_WORK INSTRUCTION_: Copy the following lines word for word, omitting the pictures from your copy.

[Records drawn from a dataset]
▼

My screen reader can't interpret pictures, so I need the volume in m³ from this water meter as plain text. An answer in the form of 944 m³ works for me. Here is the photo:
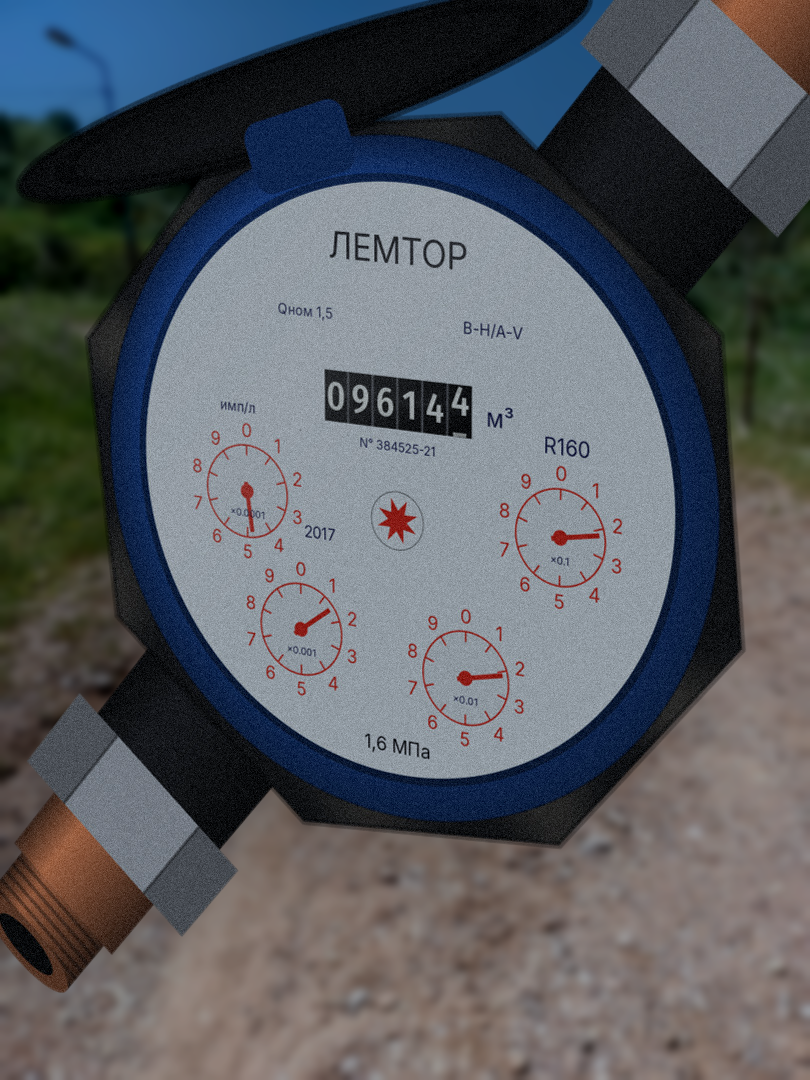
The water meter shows 96144.2214 m³
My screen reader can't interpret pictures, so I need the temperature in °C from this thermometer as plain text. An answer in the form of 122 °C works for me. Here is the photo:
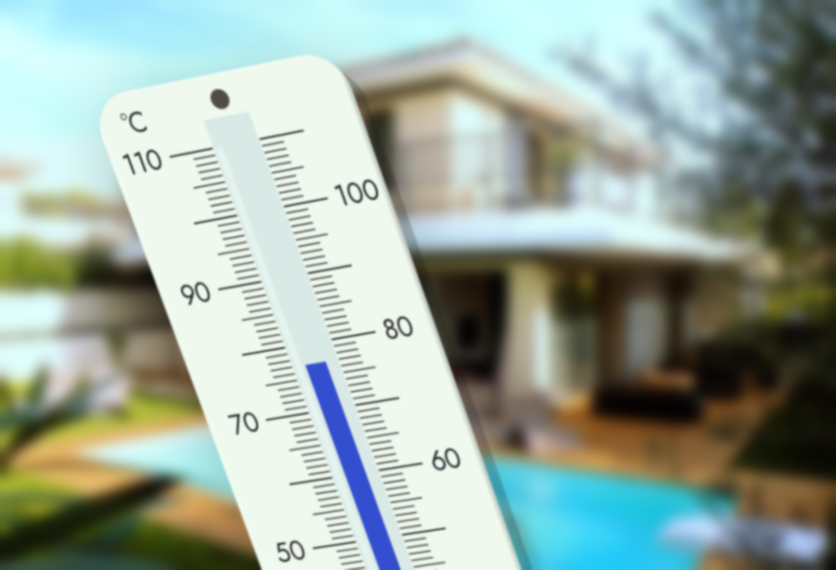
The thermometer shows 77 °C
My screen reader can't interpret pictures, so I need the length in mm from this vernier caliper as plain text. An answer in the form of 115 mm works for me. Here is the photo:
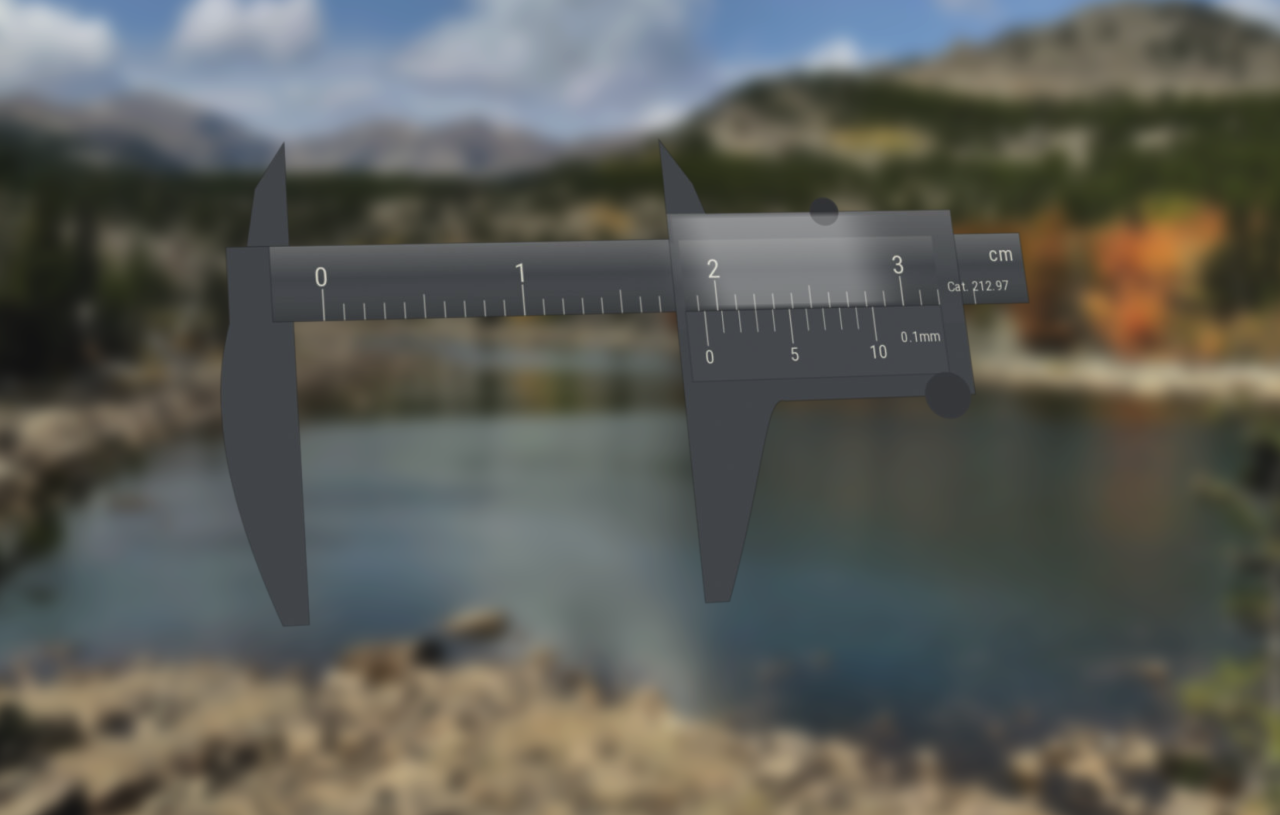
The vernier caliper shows 19.3 mm
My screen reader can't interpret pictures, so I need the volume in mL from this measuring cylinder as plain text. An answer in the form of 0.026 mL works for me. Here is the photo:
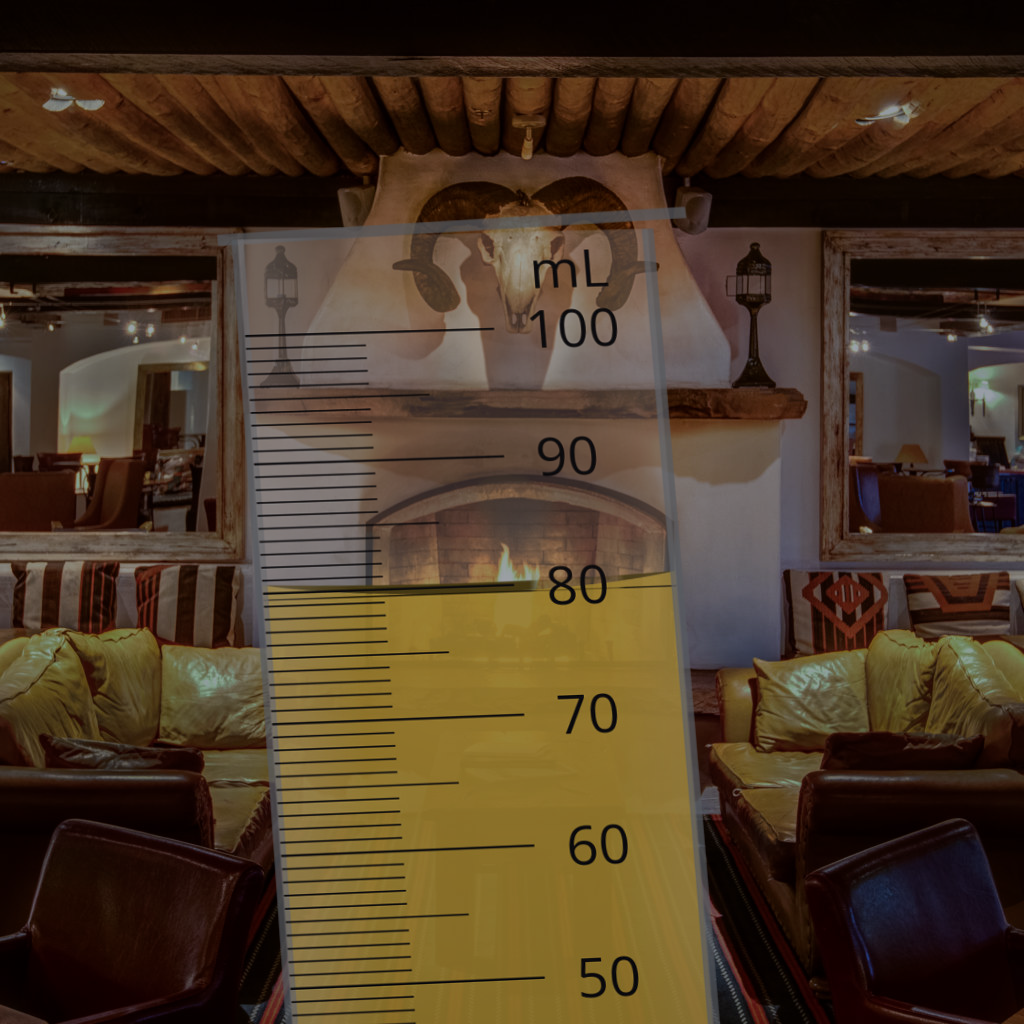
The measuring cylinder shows 79.5 mL
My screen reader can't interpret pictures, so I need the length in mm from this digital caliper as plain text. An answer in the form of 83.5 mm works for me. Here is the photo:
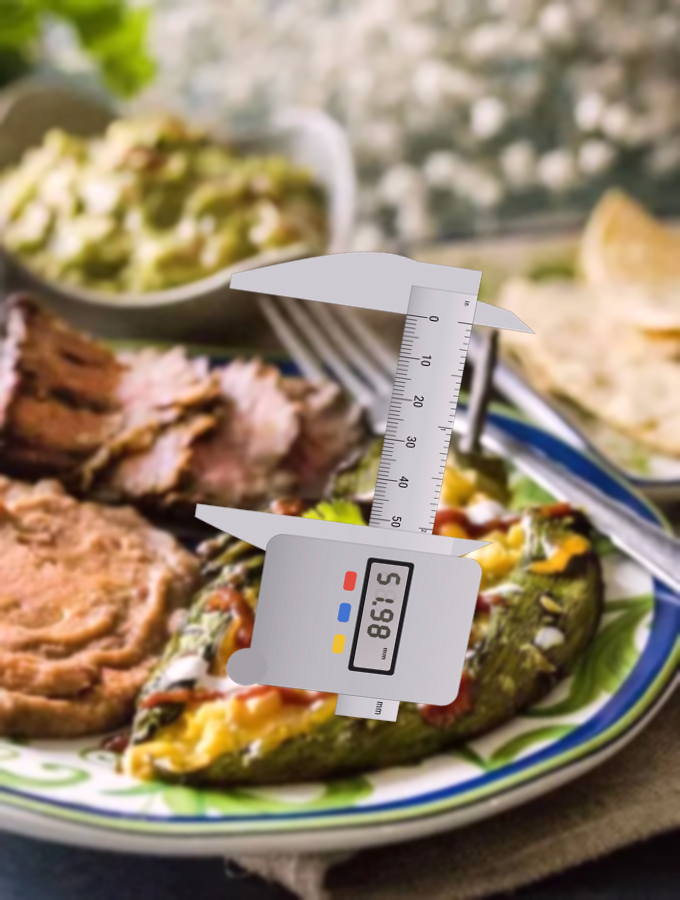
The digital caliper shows 51.98 mm
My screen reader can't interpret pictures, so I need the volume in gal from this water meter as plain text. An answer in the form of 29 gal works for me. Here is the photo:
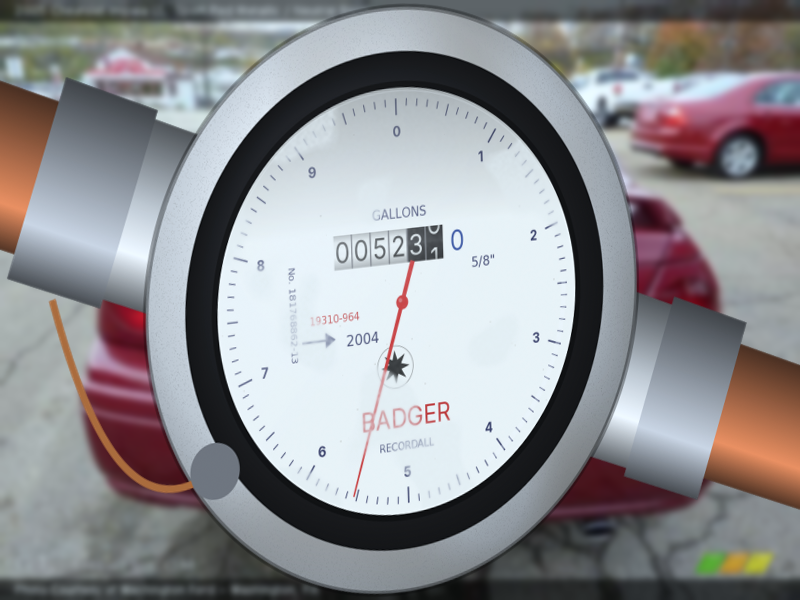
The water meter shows 52305.5 gal
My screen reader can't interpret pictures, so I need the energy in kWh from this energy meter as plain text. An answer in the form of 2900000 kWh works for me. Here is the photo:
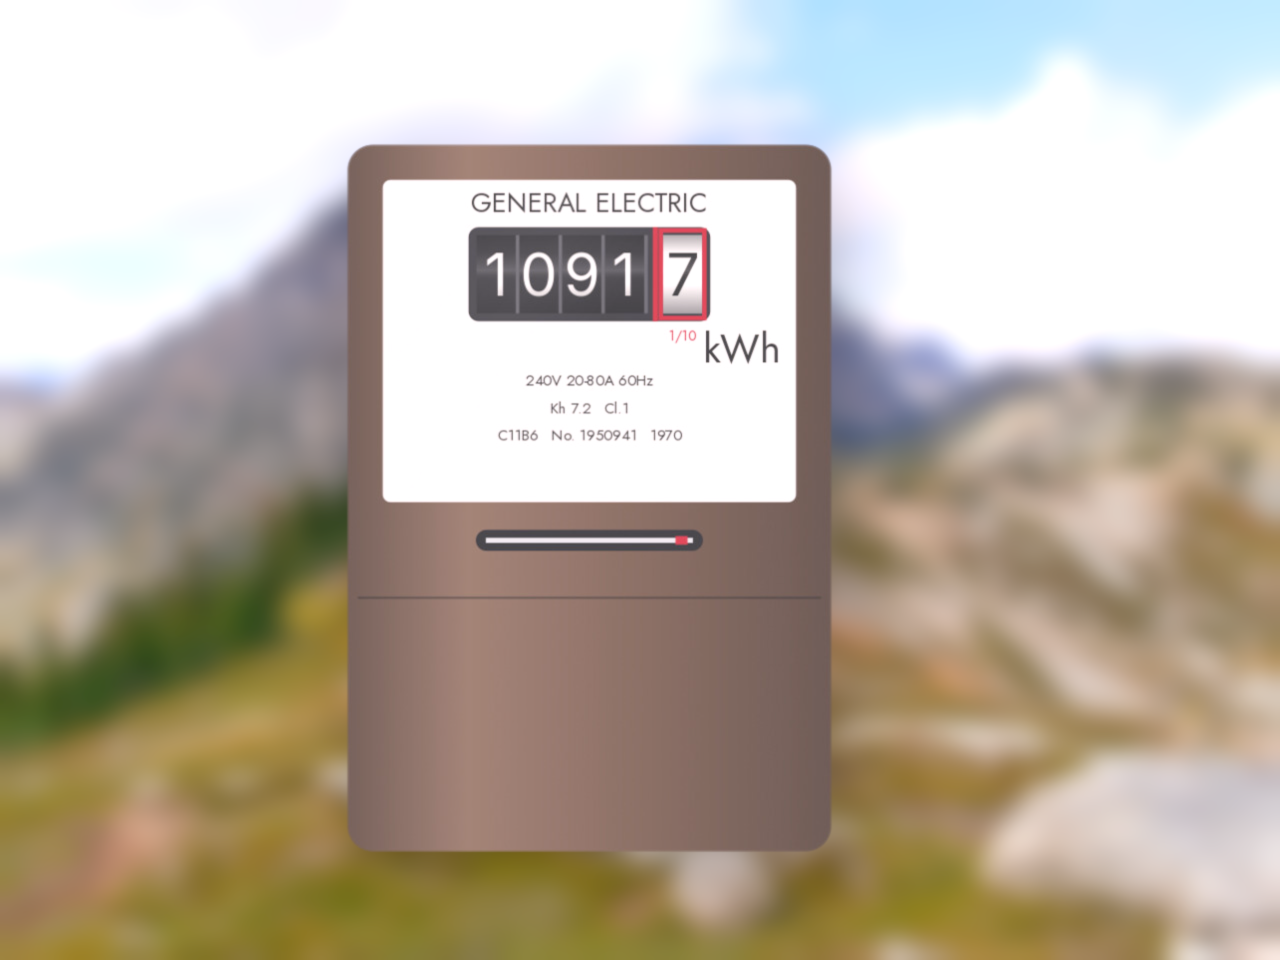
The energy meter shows 1091.7 kWh
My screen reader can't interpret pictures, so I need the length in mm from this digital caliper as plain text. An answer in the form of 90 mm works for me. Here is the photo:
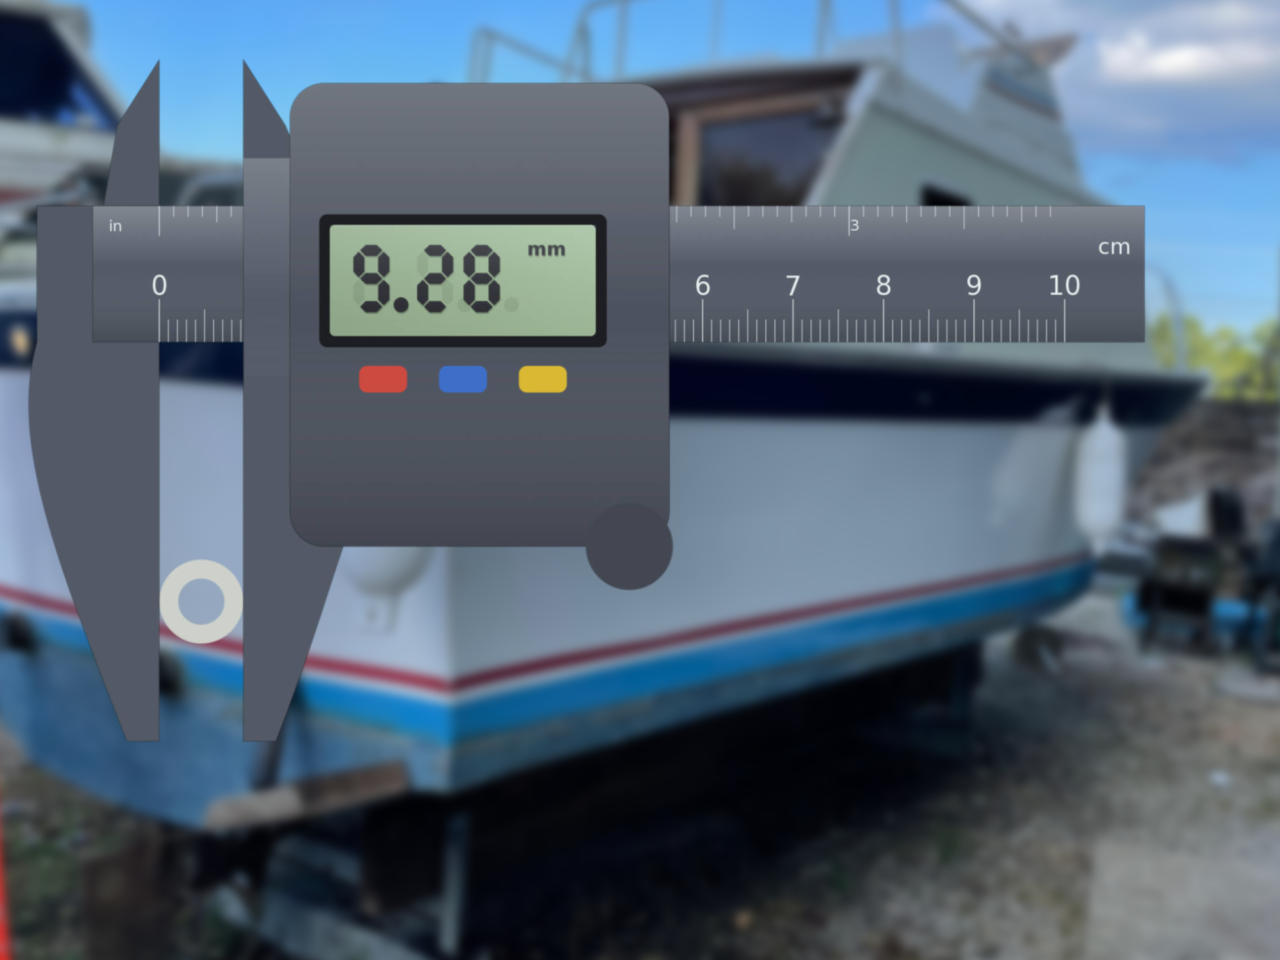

▲

_OUTPUT OF THE EXERCISE_:
My screen reader can't interpret pictures, so I need the volume in m³ from this water meter as plain text. An answer in the form of 944 m³ works for me. Here is the photo:
The water meter shows 96144.2214 m³
My screen reader can't interpret pictures, so I need the temperature in °C from this thermometer as plain text. An answer in the form of 122 °C works for me. Here is the photo:
The thermometer shows 77 °C
My screen reader can't interpret pictures, so I need the length in mm from this vernier caliper as plain text. An answer in the form of 115 mm works for me. Here is the photo:
The vernier caliper shows 19.3 mm
My screen reader can't interpret pictures, so I need the volume in mL from this measuring cylinder as plain text. An answer in the form of 0.026 mL works for me. Here is the photo:
The measuring cylinder shows 79.5 mL
My screen reader can't interpret pictures, so I need the length in mm from this digital caliper as plain text. An answer in the form of 83.5 mm works for me. Here is the photo:
The digital caliper shows 51.98 mm
My screen reader can't interpret pictures, so I need the volume in gal from this water meter as plain text. An answer in the form of 29 gal works for me. Here is the photo:
The water meter shows 52305.5 gal
My screen reader can't interpret pictures, so I need the energy in kWh from this energy meter as plain text. An answer in the form of 2900000 kWh works for me. Here is the photo:
The energy meter shows 1091.7 kWh
My screen reader can't interpret pictures, so I need the length in mm from this digital caliper as plain text. An answer in the form of 90 mm works for me. Here is the photo:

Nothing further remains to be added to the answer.